Detection of fouling on electrically conductive membranes by electrical impedance spectroscopy

Detecting the onset of membrane fouling is critical for effectively removing membrane foulants during microfiltration (MF) separation. This work investigates the use of electrical impedance spectroscopy (EIS) on the surface of electrically conductive membranes (ECMs) to measure early development of membrane surface fouling. An electrochemical cell was developed in which an ECM acted as a working electrode and a graphite electrode acted as the counter electrode. Conductive membranes were fabricated by coating single-walled/double-walled carbon nanotubes (f-SW/DWCNT) on microfiltration polyethersulfone (PES) supporting membranes. Membrane fouling was simulated by pressure depositing different amounts of latex beads onto the surface of the membrane in a dead-end filtration cell. Changes in membrane water permeability were correlated to the degree of membrane fouling. Clean membranes had water permeability of 392 ± 28 LMH/bar.
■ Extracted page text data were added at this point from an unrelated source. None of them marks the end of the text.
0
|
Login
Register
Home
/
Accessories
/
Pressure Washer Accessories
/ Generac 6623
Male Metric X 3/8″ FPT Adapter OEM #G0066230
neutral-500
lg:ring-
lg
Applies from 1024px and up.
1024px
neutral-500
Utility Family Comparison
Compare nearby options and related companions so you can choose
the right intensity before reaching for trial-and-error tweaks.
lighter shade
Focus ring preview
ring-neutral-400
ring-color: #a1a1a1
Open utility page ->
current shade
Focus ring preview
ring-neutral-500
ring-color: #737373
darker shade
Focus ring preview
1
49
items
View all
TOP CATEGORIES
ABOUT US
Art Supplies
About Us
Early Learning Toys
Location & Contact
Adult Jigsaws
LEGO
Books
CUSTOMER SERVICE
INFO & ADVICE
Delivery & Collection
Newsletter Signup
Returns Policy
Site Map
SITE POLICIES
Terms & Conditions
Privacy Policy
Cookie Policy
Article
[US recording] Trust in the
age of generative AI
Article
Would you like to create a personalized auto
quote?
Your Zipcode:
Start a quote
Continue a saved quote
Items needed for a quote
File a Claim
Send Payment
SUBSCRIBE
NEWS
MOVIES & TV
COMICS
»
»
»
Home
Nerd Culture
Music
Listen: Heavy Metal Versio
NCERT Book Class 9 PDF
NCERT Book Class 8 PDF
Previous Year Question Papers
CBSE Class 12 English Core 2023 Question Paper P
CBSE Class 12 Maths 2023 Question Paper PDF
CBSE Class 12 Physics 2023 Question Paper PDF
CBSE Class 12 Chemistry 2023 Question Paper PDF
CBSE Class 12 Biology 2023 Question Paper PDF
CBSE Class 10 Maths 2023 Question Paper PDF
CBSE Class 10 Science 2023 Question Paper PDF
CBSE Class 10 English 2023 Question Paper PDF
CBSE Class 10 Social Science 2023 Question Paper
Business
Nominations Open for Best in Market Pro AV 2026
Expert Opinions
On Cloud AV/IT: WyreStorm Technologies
Reduction of membrane water permeability of 13.8 ± 3.3%, 15.8 ± 4.7%, 17.8 ± 0.5% and 27.1 ± 4.6% were observed for membranes covered with 0.028 mg/m2, 0.28 mg/m2, 1.40 mg/m2 and 2.80 mg/m2 on the membranes, respectively. These small differences in fouling degree were statistically resolvable in measured Nyquist plots. It was observed that the diameter of the higher frequency charge transfer region (104–106 Hz) of the Nyquist plot semicircles increased with greater fouling. These observations were hypothesized to correspond to decreasing surface conductivities of the membranes by the incorporation of insulating materials (latex beads) within the porous conductive coating. This proposed hypothesis was supported by measured EIS results modeled with a theoretical equivalent circuit. Fouled membrane surface conductivity, surface hydrophilicity, and pore size were measured by SEM, four-point probe conductivity, contact angle, and MWCO experiments, respectively, to compare conventional characterization techniques with non-destructive EIS measurements.